BRIEF:
Only lines containing the string "front" belong in the answer; copy all of them from the entries.

RECORDS TO PROCESS:
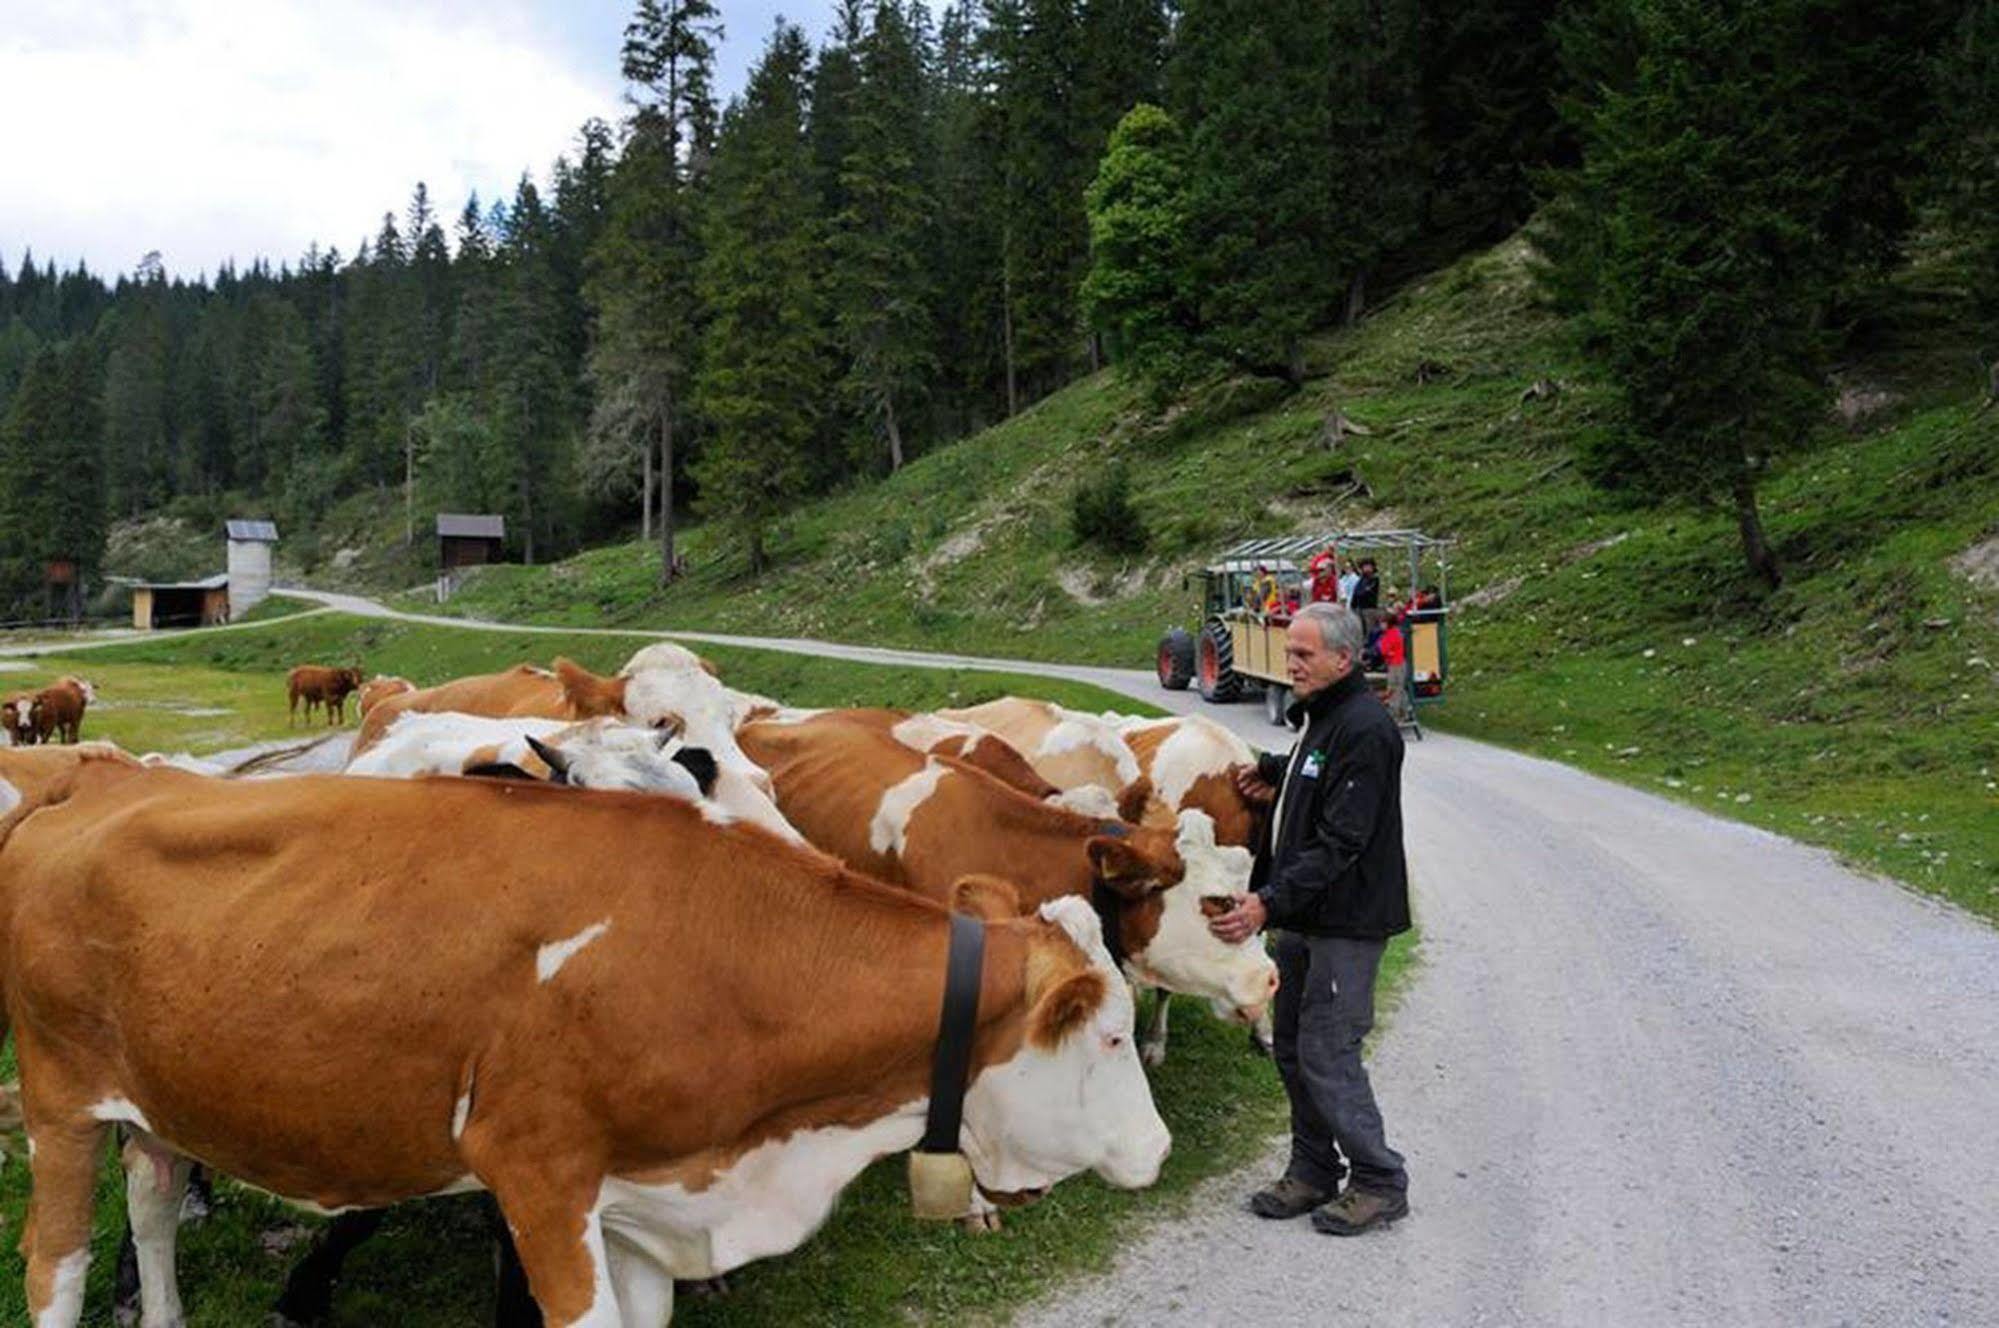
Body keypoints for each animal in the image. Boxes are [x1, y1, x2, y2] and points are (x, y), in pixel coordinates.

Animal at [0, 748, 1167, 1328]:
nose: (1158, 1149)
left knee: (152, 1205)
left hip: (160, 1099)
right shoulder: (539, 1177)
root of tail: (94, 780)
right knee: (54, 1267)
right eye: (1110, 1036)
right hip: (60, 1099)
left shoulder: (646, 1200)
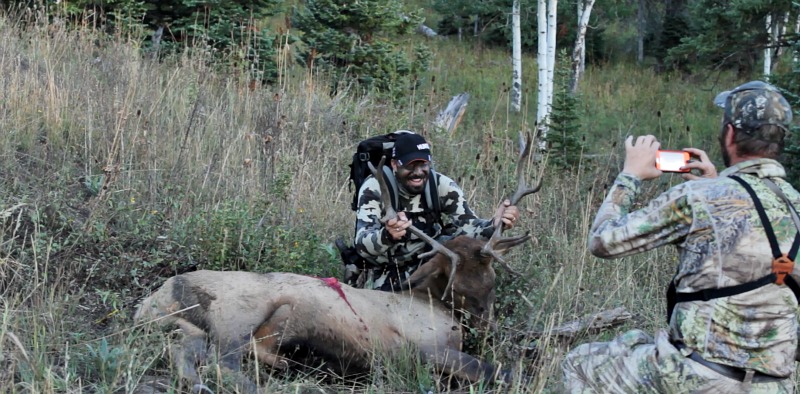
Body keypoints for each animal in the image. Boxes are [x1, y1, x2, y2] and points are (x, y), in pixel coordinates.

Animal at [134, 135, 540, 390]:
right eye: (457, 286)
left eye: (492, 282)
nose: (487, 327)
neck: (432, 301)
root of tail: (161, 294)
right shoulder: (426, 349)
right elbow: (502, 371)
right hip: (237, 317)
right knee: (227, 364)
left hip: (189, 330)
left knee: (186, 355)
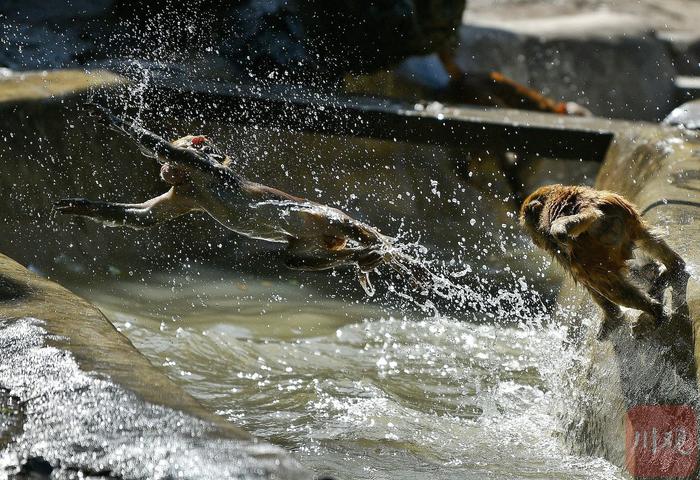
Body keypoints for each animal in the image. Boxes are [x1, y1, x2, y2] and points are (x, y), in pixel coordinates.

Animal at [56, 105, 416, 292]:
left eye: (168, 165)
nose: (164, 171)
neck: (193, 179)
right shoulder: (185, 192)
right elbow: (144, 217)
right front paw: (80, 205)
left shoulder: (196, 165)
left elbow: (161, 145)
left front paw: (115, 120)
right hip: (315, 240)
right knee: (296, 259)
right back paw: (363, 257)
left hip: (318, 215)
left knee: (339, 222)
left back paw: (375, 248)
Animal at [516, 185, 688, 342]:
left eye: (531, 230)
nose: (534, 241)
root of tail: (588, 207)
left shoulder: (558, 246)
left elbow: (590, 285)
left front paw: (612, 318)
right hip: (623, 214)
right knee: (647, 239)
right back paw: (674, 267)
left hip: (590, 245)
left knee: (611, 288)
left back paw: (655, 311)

---

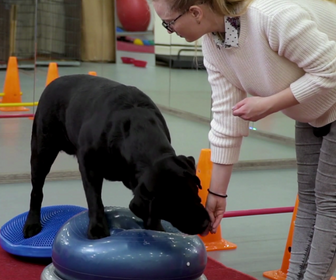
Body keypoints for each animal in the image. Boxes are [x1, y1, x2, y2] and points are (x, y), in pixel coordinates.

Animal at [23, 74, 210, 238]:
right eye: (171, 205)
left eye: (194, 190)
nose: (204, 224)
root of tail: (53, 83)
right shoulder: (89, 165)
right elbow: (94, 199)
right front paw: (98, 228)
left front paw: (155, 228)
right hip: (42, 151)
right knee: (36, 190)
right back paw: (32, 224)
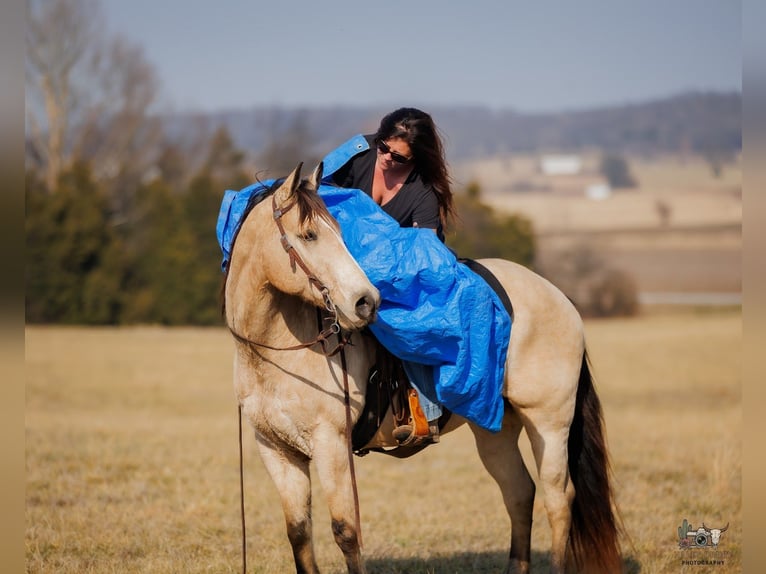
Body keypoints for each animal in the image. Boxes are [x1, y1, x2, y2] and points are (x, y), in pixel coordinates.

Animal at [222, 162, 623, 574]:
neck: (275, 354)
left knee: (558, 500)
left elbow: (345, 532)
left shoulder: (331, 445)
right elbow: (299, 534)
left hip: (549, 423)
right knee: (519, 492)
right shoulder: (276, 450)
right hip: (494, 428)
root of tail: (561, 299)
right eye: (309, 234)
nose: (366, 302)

...

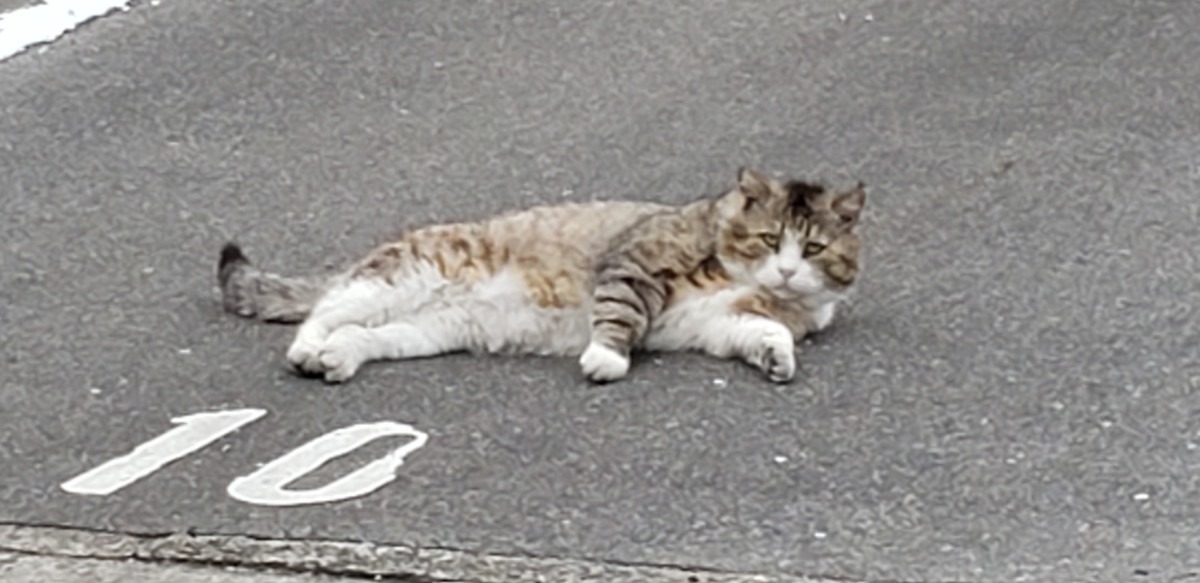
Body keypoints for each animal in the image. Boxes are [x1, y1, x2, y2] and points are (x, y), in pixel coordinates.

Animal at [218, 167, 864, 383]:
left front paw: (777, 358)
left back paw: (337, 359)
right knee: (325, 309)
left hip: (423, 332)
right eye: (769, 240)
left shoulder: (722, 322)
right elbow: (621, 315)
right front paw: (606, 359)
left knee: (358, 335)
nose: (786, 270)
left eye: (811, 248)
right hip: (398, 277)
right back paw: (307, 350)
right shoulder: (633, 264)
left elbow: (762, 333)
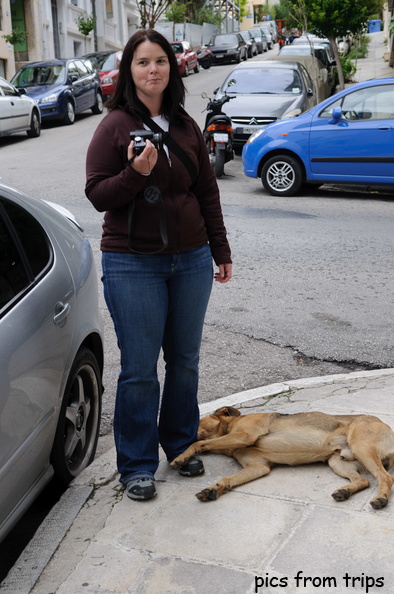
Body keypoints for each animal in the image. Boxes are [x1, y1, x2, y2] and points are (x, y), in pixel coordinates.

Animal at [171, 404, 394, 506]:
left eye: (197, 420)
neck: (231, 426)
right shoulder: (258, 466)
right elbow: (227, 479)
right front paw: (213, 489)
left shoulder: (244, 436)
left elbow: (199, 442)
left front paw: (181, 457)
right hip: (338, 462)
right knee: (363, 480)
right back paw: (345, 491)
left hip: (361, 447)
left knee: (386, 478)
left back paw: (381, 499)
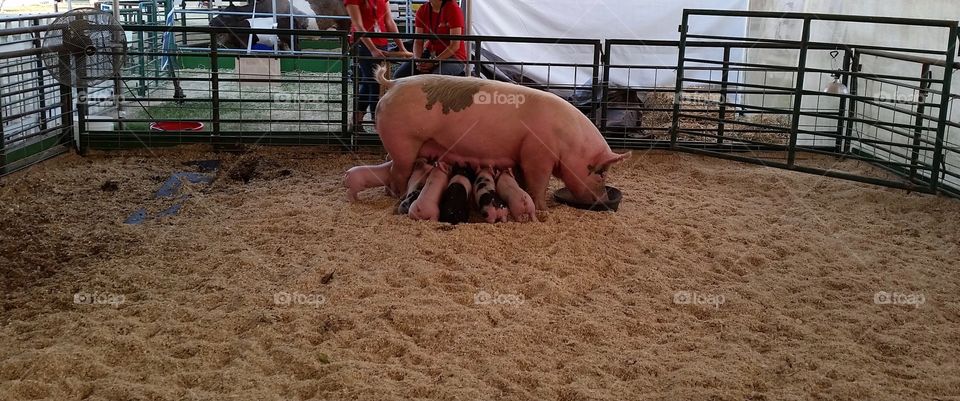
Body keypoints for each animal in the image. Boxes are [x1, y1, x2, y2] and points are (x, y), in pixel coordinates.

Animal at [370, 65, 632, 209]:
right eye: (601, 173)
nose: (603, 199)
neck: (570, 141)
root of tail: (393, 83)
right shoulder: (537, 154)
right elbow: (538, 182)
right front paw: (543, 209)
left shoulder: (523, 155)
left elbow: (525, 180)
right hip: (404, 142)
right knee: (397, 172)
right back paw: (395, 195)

YOUR SOLUTION:
right front paw: (80, 205)
left front paw: (115, 120)
left front paw: (612, 318)
right front paw: (98, 228)
left front paw: (155, 228)
left front paw: (777, 358)
right front paw: (606, 359)
right front paw: (213, 489)
left front paw: (181, 457)
right front paw: (543, 209)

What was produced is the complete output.